> EXERCISE DETAILS: Would you retype the whole listing exactly, leaving its pictures out?

RECORDED DATA section start

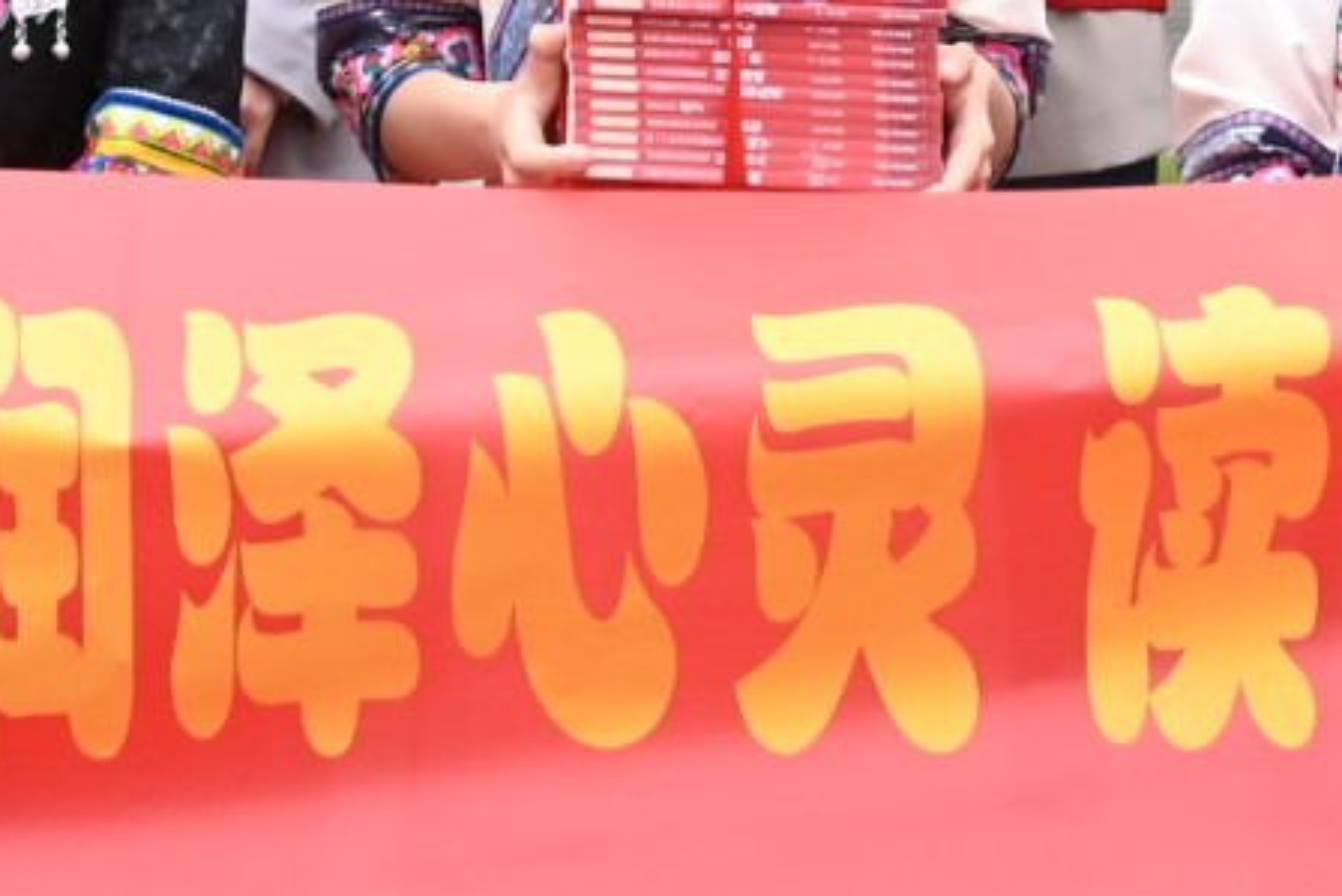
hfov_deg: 11.6
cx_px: 704
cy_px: -845
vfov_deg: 7.5
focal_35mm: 177
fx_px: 6600
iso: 1000
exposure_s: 1/2000
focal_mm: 31
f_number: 4
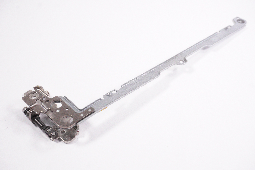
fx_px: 350
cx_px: 128
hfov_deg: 40.0
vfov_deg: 27.2
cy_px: 85
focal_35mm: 50
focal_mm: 33
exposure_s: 1/500
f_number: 9
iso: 2500
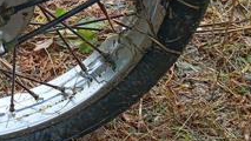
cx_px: -41
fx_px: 566
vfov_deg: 13.4
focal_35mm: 85
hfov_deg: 23.1
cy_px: -69
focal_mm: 4.81
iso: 143
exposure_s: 1/168
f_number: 1.8
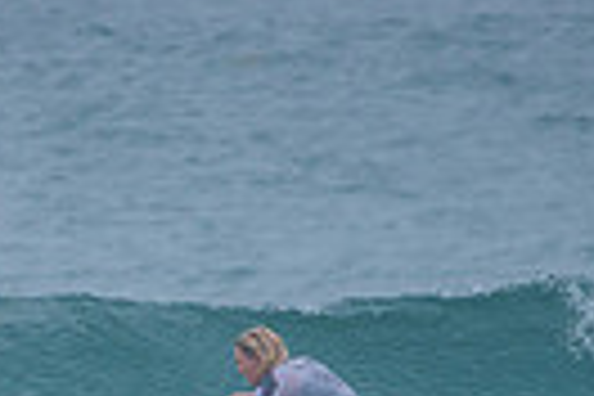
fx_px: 36149
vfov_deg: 0.6
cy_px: 560
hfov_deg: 0.9
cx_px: 158
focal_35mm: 2191
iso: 360
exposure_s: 1/2000
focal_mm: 500
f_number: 5.6
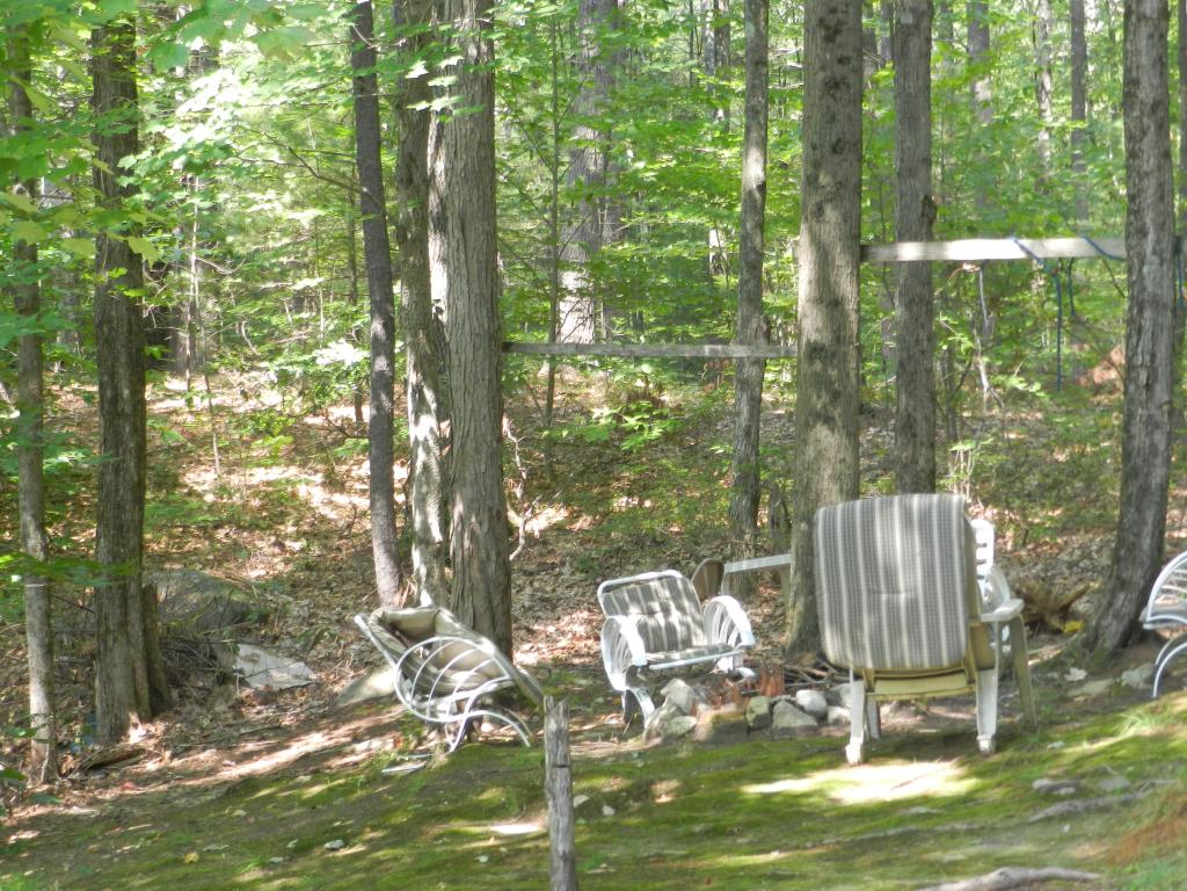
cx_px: 594
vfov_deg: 17.6
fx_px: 2880
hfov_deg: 23.3
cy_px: 446
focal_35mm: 84
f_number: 4.4
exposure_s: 1/40
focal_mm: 14.9
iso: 200
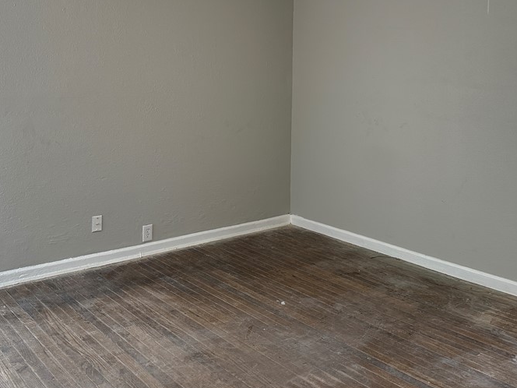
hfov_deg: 50.1
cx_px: 285
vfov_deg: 38.1
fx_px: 553
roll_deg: -1.4
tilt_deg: -2.7
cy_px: 118
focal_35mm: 37
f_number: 1.78
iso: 160
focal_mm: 6.86
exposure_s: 1/120
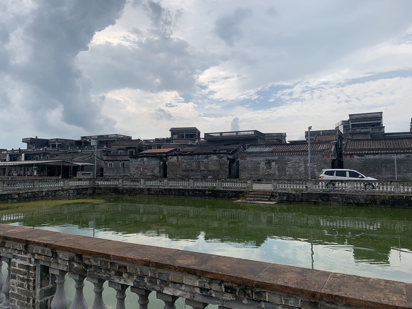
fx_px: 309
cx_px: 206
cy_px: 154
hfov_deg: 67.3
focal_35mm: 26
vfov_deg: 53.1
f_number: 1.8
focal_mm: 4.25
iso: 25
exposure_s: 1/2075
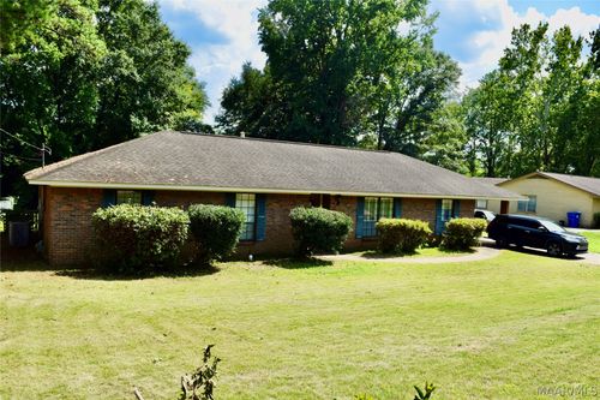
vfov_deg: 47.9
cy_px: 200
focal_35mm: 27
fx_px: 450
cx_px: 300
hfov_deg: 67.4
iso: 200
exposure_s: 1/320
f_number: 9
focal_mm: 18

RECORDED DATA section end

> REPLY:
hfov_deg: 11.6
cx_px: 704
cy_px: -845
vfov_deg: 7.5
focal_35mm: 177
fx_px: 6600
iso: 1000
exposure_s: 1/2000
focal_mm: 31
f_number: 4
fx_px: 350
cx_px: 128
hfov_deg: 40.0
vfov_deg: 27.2
cy_px: 85
focal_35mm: 50
focal_mm: 33
exposure_s: 1/500
f_number: 9
iso: 2500
cx_px: -41
fx_px: 566
vfov_deg: 13.4
focal_35mm: 85
hfov_deg: 23.1
cy_px: -69
focal_mm: 4.81
iso: 143
exposure_s: 1/168
f_number: 1.8
fx_px: 36149
vfov_deg: 0.6
cy_px: 560
hfov_deg: 0.9
cx_px: 158
focal_35mm: 2191
iso: 360
exposure_s: 1/2000
focal_mm: 500
f_number: 5.6
cx_px: 594
vfov_deg: 17.6
fx_px: 2880
hfov_deg: 23.3
cy_px: 446
focal_35mm: 84
f_number: 4.4
exposure_s: 1/40
focal_mm: 14.9
iso: 200
hfov_deg: 50.1
cx_px: 285
vfov_deg: 38.1
fx_px: 553
roll_deg: -1.4
tilt_deg: -2.7
cy_px: 118
focal_35mm: 37
f_number: 1.78
iso: 160
focal_mm: 6.86
exposure_s: 1/120
fx_px: 309
cx_px: 206
cy_px: 154
hfov_deg: 67.3
focal_35mm: 26
vfov_deg: 53.1
f_number: 1.8
focal_mm: 4.25
iso: 25
exposure_s: 1/2075
vfov_deg: 47.9
cy_px: 200
focal_35mm: 27
fx_px: 450
cx_px: 300
hfov_deg: 67.4
iso: 200
exposure_s: 1/320
f_number: 9
focal_mm: 18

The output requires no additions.